Ce nouveau Règlement sur les appellations réservées, espère-t-on, devrait encourager l’essor des produits québécois dits de spécificité. Outre la production biologique, seul l’agneau de Charlevoix a obtenu jusqu’ici une certification d’origine.
« Les modifications proposées permettent de mieux répondre aux réalités de terrain et auront pour effet de favoriser l’accès aux appellations réservées », soutient Denis Paul Bouffard, le président-directeur général du Conseil des appellations réservées et des termes valorisants (CARTV).
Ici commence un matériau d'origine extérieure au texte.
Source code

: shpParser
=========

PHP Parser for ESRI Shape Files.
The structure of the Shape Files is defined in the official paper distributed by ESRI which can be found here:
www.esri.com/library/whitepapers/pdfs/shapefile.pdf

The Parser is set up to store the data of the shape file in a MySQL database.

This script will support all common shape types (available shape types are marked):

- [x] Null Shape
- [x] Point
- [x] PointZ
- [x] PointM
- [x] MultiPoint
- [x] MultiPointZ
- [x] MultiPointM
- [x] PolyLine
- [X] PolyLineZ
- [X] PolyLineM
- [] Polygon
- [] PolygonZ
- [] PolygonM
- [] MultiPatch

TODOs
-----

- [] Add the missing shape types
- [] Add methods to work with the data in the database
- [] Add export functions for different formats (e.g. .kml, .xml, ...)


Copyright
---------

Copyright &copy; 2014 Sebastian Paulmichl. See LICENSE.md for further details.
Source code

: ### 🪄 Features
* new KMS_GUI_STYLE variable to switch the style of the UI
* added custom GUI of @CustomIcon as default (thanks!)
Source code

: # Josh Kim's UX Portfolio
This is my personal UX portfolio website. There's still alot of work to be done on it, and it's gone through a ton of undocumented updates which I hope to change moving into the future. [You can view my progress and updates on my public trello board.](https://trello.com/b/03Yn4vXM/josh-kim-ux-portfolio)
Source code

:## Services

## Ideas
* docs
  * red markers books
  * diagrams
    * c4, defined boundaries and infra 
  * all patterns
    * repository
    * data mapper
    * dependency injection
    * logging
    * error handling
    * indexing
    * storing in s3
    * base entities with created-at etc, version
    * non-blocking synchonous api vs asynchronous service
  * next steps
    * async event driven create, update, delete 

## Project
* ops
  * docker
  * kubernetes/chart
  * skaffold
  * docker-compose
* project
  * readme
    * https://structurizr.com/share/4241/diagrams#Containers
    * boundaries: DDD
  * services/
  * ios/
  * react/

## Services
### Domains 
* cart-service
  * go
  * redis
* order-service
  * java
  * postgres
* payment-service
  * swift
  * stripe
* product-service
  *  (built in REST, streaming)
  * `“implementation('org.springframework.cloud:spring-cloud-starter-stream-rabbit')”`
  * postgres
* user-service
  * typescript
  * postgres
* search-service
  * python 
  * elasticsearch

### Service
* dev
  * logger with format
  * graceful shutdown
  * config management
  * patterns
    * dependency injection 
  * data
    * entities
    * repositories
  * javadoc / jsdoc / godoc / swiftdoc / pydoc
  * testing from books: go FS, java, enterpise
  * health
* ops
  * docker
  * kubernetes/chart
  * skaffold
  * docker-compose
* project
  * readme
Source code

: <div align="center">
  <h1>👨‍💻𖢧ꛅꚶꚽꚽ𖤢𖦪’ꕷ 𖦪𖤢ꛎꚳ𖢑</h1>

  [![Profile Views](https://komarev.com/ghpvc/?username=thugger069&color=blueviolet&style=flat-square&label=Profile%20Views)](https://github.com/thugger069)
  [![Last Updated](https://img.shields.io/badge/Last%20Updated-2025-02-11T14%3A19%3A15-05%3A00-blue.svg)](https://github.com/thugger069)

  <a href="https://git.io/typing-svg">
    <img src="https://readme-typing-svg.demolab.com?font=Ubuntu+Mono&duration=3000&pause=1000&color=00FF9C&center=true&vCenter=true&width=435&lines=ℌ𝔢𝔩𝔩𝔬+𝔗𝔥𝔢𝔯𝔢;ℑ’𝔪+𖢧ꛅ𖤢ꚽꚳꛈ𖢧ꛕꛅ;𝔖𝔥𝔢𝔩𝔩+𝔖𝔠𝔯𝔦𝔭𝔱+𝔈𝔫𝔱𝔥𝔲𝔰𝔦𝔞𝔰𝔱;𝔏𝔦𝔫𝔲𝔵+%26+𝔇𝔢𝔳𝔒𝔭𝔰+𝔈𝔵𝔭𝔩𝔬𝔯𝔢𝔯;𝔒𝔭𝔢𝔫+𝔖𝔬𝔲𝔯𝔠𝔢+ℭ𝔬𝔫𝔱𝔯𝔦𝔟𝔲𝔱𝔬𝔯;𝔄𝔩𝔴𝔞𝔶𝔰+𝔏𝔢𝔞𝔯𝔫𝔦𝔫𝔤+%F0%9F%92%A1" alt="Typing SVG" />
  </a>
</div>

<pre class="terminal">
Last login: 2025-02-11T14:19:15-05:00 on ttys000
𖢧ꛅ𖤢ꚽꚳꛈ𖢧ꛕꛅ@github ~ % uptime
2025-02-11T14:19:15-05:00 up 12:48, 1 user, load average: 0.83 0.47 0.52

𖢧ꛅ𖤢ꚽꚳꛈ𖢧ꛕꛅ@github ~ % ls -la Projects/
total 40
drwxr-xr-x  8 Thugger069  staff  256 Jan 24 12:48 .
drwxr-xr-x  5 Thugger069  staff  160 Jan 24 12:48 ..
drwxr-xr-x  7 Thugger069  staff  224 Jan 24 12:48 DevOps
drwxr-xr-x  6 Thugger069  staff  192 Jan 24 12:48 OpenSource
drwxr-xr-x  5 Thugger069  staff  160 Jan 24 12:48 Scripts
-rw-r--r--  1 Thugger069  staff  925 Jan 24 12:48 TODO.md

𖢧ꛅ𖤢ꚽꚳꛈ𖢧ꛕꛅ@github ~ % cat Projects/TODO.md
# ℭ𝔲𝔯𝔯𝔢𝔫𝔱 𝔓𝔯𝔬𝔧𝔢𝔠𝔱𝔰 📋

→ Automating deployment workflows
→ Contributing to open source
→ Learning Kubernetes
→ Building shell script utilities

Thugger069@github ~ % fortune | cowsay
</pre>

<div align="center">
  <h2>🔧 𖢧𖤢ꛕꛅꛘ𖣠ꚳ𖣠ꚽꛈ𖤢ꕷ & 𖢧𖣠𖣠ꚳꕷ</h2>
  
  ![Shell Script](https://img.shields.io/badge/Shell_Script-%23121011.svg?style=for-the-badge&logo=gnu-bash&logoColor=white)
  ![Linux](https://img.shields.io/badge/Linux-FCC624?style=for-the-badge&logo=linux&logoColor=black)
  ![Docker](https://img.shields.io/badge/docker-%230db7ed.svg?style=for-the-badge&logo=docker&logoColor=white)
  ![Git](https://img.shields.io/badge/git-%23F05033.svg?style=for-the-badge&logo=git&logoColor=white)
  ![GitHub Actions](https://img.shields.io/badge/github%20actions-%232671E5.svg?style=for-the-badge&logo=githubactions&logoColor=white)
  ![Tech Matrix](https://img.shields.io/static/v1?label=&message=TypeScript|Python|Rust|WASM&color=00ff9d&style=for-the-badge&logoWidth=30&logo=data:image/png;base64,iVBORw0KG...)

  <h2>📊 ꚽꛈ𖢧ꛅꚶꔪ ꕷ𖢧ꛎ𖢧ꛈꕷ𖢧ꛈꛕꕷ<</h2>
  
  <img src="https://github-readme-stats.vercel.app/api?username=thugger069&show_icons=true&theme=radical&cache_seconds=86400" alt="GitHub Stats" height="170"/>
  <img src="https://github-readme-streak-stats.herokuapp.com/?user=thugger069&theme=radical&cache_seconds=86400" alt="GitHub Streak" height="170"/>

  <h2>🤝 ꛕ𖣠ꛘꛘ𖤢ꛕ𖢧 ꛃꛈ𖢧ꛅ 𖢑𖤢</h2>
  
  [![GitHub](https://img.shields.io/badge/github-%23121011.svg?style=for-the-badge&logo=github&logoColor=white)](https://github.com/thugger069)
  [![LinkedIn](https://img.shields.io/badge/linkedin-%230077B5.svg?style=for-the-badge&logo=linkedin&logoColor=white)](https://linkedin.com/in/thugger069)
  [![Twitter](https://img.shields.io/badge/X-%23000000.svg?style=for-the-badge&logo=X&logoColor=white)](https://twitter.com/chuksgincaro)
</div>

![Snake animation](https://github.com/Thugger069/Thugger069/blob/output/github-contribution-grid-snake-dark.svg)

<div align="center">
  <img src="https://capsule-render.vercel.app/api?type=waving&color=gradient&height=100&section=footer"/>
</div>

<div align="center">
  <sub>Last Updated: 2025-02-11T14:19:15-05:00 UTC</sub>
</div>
Ce conseil a la responsabilité de superviser la démarche des groupes de producteurs désirant obtenir une appellation réservée pour distinguer leur produit de la production industrielle.
Denis Paul Bouffard précise que le nouveau Règlement constitue en réalité une mise à jour du règlement relié à la précédente Loi sur les appellations réservées et qu’on utilisait toujours. La nouvelle appellation de spécificité, explique-t-il, permettra à des produits d’obtenir une certification, peu importe leur lieu de production au Québec.
« Dans ces produits de spécificité, illustre-t-il, on pourrait retrouver par exemple le bœuf à l’herbe, un produit de niche avec des caractéristiques particulières. Le miel de bleuetière, un miel avec un goût très particulier, pourrait aussi être considéré. Le homard pourrait également entrer dans cette catégorie. »
Rappelons que les producteurs de cidre de glace du Québec ont aussi présenté une demande d’appellation et que leur requête est en cours de traitement. Deux autres productions, indique Denis Paul Bouffard, la Volaille Chanteclerc et le lait de vache Canadienne, pourraient aussi présenter des demandes dans un avenir rapproché.